Retype, exactly as they stand, the lines from the start of the data to the line that contains "y expands, a", both ends included. Leave the pictures out.

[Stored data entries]
◇ ◇ ◇ ◇

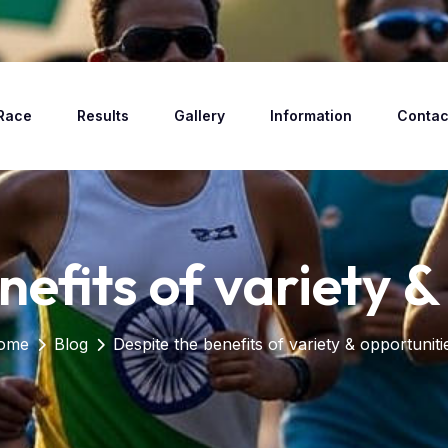
Race
Results
Gallery
Information
Contac
nefits of variety &
ome
Blog
Despite the benefits of variety & opportuniti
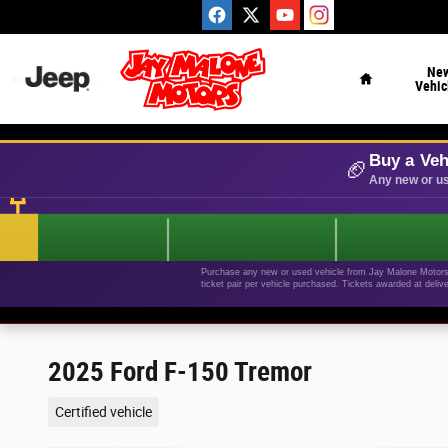
Skip to main content
Home
Ne
Vehic
Buy a Veh
🏈
Any new or us
Purchase any new or used vehicle from Jay Malone Motors b
ticket pair per vehicle purchased. Tickets awarded at deliv
2025 Ford F-150 Tremor
Certified vehicle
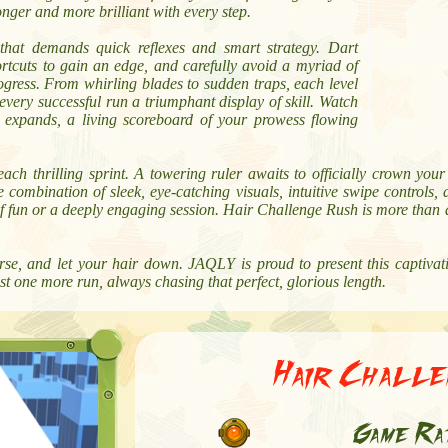
onger and more brilliant with every step.
 that demands quick reflexes and smart strategy. Dart
rtcuts to gain an edge, and carefully avoid a myriad of
ogress. From whirling blades to sudden traps, each level
every successful run a triumphant display of skill. Watch
y expands, a living scoreboard of your prowess flowing
each thrilling sprint. A towering ruler awaits to officially crown yo
 combination of sleek, eye-catching visuals, intuitive swipe controls
of fun or a deeply engaging session. Hair Challenge Rush is more than a 
se, and let your hair down. JAQLY is proud to present this captivat
st one more run, always chasing that perfect, glorious length.
Hair Chall
Game Ra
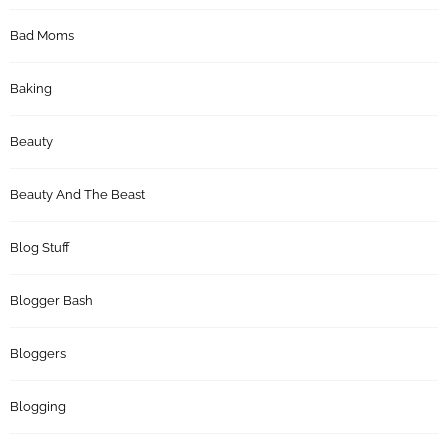
Bad Moms
Baking
Beauty
Beauty And The Beast
Blog Stuff
Blogger Bash
Bloggers
Blogging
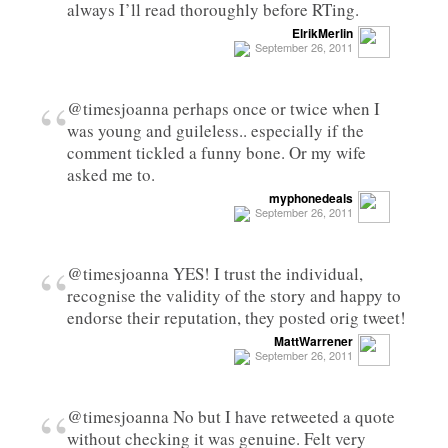
always I’ll read thoroughly before RTing.
ElrikMerlin
September 26, 2011
“
@timesjoanna perhaps once or twice when I
was young and guileless.. especially if the
comment tickled a funny bone. Or my wife
asked me to.
myphonedeals
September 26, 2011
“
@timesjoanna YES! I trust the individual,
recognise the validity of the story and happy to
endorse their reputation, they posted orig tweet!
MattWarrener
September 26, 2011
“
@timesjoanna No but I have retweeted a quote
without checking it was genuine. Felt very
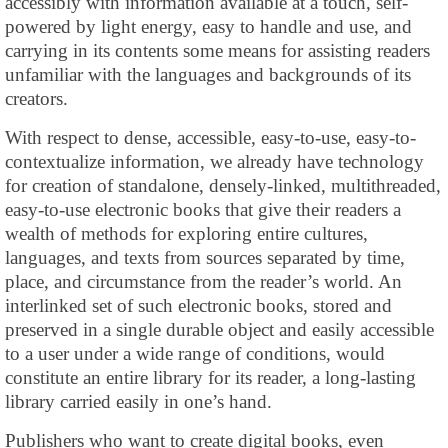
accessibly with information available at a touch, self-
powered by light energy, easy to handle and use, and
carrying in its contents some means for assisting readers
unfamiliar with the languages and backgrounds of its
creators.
With respect to dense, accessible, easy-to-use, easy-to-
contextualize information, we already have technology
for creation of standalone, densely-linked, multithreaded,
easy-to-use electronic books that give their readers a
wealth of methods for exploring entire cultures,
languages, and texts from sources separated by time,
place, and circumstance from the reader’s world. An
interlinked set of such electronic books, stored and
preserved in a single durable object and easily accessible
to a user under a wide range of conditions, would
constitute an entire library for its reader, a long-lasting
library carried easily in one’s hand.
Publishers who want to create digital books, even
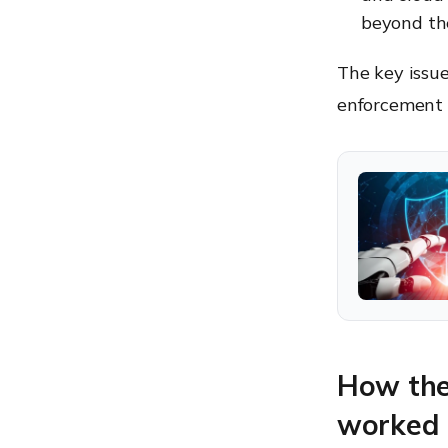
beyond th
The key issue
enforcement 
How the 
worked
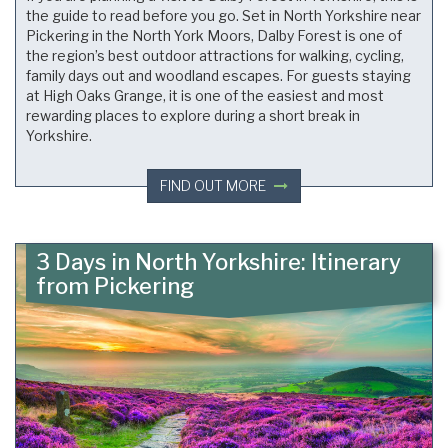
the guide to read before you go. Set in North Yorkshire near
Pickering in the North York Moors, Dalby Forest is one of
the region’s best outdoor attractions for walking, cycling,
family days out and woodland escapes. For guests staying
at High Oaks Grange, it is one of the easiest and most
rewarding places to explore during a short break in
Yorkshire.
FIND OUT MORE
3 Days in North Yorkshire: Itinerary
from Pickering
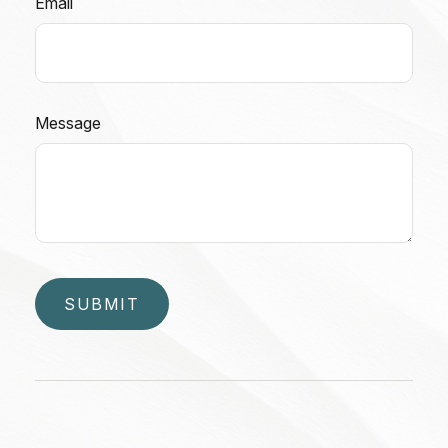
Email
Message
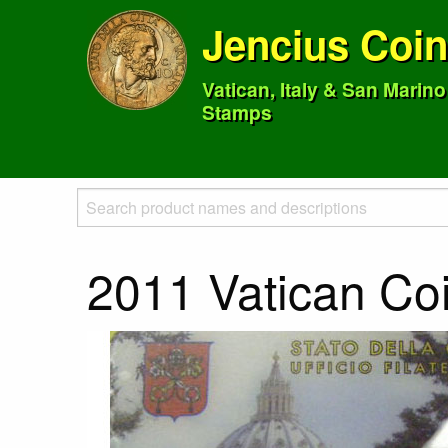
Jencius Coi
Vatican, Italy & San Marin
Stamps
2011 Vatican Co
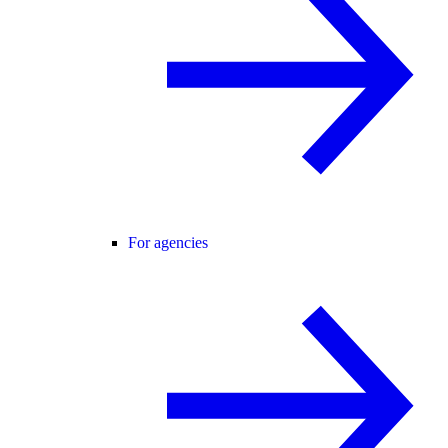
For agencies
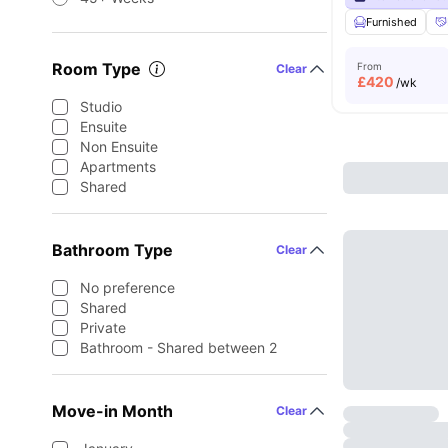
Furnished
Room Type
From
Clear
£
420
/wk
Studio
Ensuite
Non Ensuite
Apartments
Shared
Bathroom Type
Clear
No preference
Shared
Private
Bathroom - Shared between 2
Move-in Month
Clear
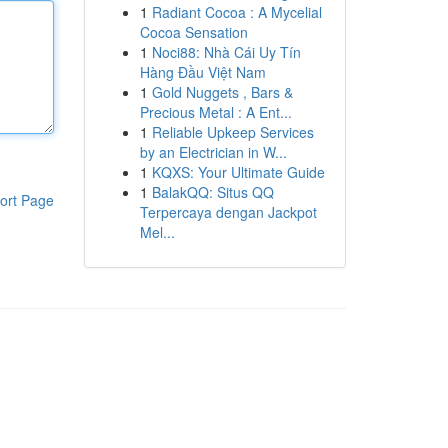
1
Radiant Cocoa : A Mycelial
Cocoa Sensation
1
Noci88: Nhà Cái Uy Tín
Hàng Đầu Việt Nam
1
Gold Nuggets , Bars &
Precious Metal : A Ent...
1
Reliable Upkeep Services
by an Electrician in W...
1
KQXS: Your Ultimate Guide
1
BalakQQ: Situs QQ
ort Page
Terpercaya dengan Jackpot
Mel...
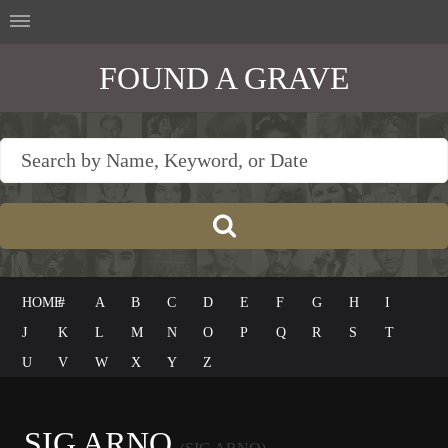
FOUND A GRAVE
HOME
#
A
B
C
D
E
F
G
H
I
J
K
L
M
N
O
P
Q
R
S
T
U
V
W
X
Y
Z
SIG ARNO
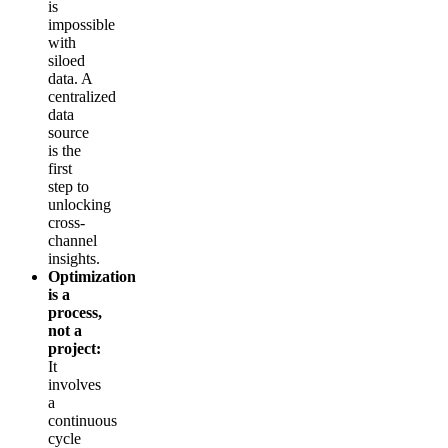
is
impossible
with
siloed
data. A
centralized
data
source
is the
first
step to
unlocking
cross-
channel
insights.
Optimization
is a
process,
not a
project:
It
involves
a
continuous
cycle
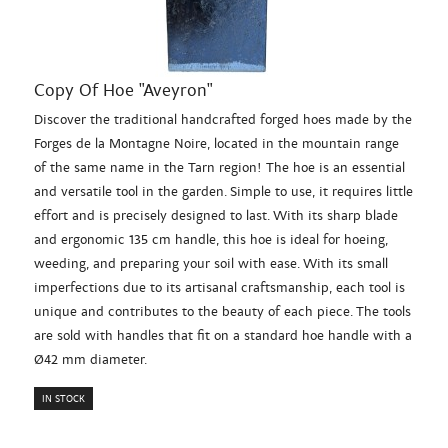
Copy Of Hoe "Aveyron"
Discover the traditional handcrafted forged hoes made by the
Forges de la Montagne Noire, located in the mountain range
of the same name in the Tarn region! The hoe is an essential
and versatile tool in the garden. Simple to use, it requires little
effort and is precisely designed to last. With its sharp blade
and ergonomic 135 cm handle, this hoe is ideal for hoeing,
weeding, and preparing your soil with ease. With its small
imperfections due to its artisanal craftsmanship, each tool is
unique and contributes to the beauty of each piece. The tools
are sold with handles that fit on a standard hoe handle with a
Ø42 mm diameter.
IN STOCK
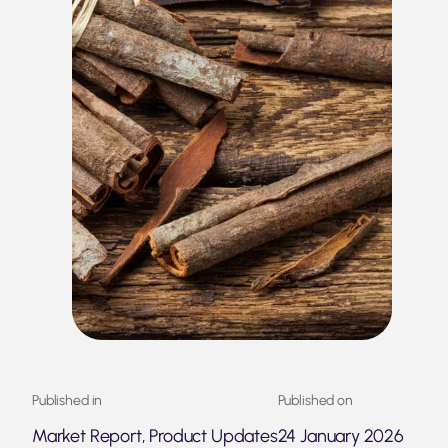
Published in
Published on
Market Report, Product Updates
24 January 2026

◇ ◇ ◇ ◇

> _Exercise output_
Race
Results
Gallery
Information
Contac
nefits of variety &
ome
Blog
Despite the benefits of variety & opportuniti
Skip to main content
Home
Ne
Vehic
Buy a Veh
🏈
Any new or us
Purchase any new or used vehicle from Jay Malone Motors b
ticket pair per vehicle purchased. Tickets awarded at deliv
2025 Ford F-150 Tremor
Certified vehicle
onger and more brilliant with every step.
 that demands quick reflexes and smart strategy. Dart
rtcuts to gain an edge, and carefully avoid a myriad of
ogress. From whirling blades to sudden traps, each level
every successful run a triumphant display of skill. Watch
y expands, a living scoreboard of your prowess flowing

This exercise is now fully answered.